PROBLEM REQUIREMENTS
Report how many lines of the items below contain the string "evenodd". Give only the number.

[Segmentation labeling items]
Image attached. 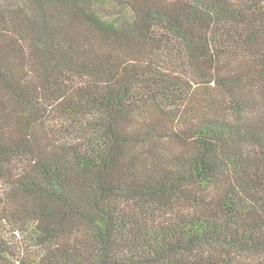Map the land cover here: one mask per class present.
<instances>
[{
	"label": "trees",
	"instance_id": "trees-1",
	"mask_svg": "<svg viewBox=\"0 0 264 264\" xmlns=\"http://www.w3.org/2000/svg\"><path fill=\"white\" fill-rule=\"evenodd\" d=\"M0 264H264V0H0Z\"/></svg>",
	"mask_w": 264,
	"mask_h": 264
}]
</instances>
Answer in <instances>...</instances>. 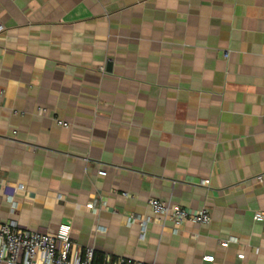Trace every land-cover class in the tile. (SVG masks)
<instances>
[{"label":"crops","instance_id":"1","mask_svg":"<svg viewBox=\"0 0 264 264\" xmlns=\"http://www.w3.org/2000/svg\"><path fill=\"white\" fill-rule=\"evenodd\" d=\"M0 26L3 220L145 264H264V0H0ZM150 198L211 222L175 234Z\"/></svg>","mask_w":264,"mask_h":264},{"label":"built area","instance_id":"2","mask_svg":"<svg viewBox=\"0 0 264 264\" xmlns=\"http://www.w3.org/2000/svg\"><path fill=\"white\" fill-rule=\"evenodd\" d=\"M2 29L3 26H0V31ZM42 112H45V109ZM58 123L70 127L67 122ZM209 182L206 179L202 184L208 185ZM148 204L156 218L172 223L175 234L179 233L188 222L206 225L212 219L208 207L192 211L156 198H150ZM255 219L263 222L264 212H256ZM151 221H153L151 217L131 216L128 224L140 222L145 228ZM71 231L72 227L69 224H61L54 234L35 231L21 227L15 220L6 221L0 217V264H145L136 259L114 257L110 254H105L103 259L97 262L93 247H85L77 252ZM228 244V242L222 243L223 246ZM239 258H244V254L239 255ZM205 259L213 260L214 257Z\"/></svg>","mask_w":264,"mask_h":264},{"label":"trees","instance_id":"3","mask_svg":"<svg viewBox=\"0 0 264 264\" xmlns=\"http://www.w3.org/2000/svg\"><path fill=\"white\" fill-rule=\"evenodd\" d=\"M103 254L96 253V261L100 262L103 259Z\"/></svg>","mask_w":264,"mask_h":264}]
</instances>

EXPECTED ANSWER
2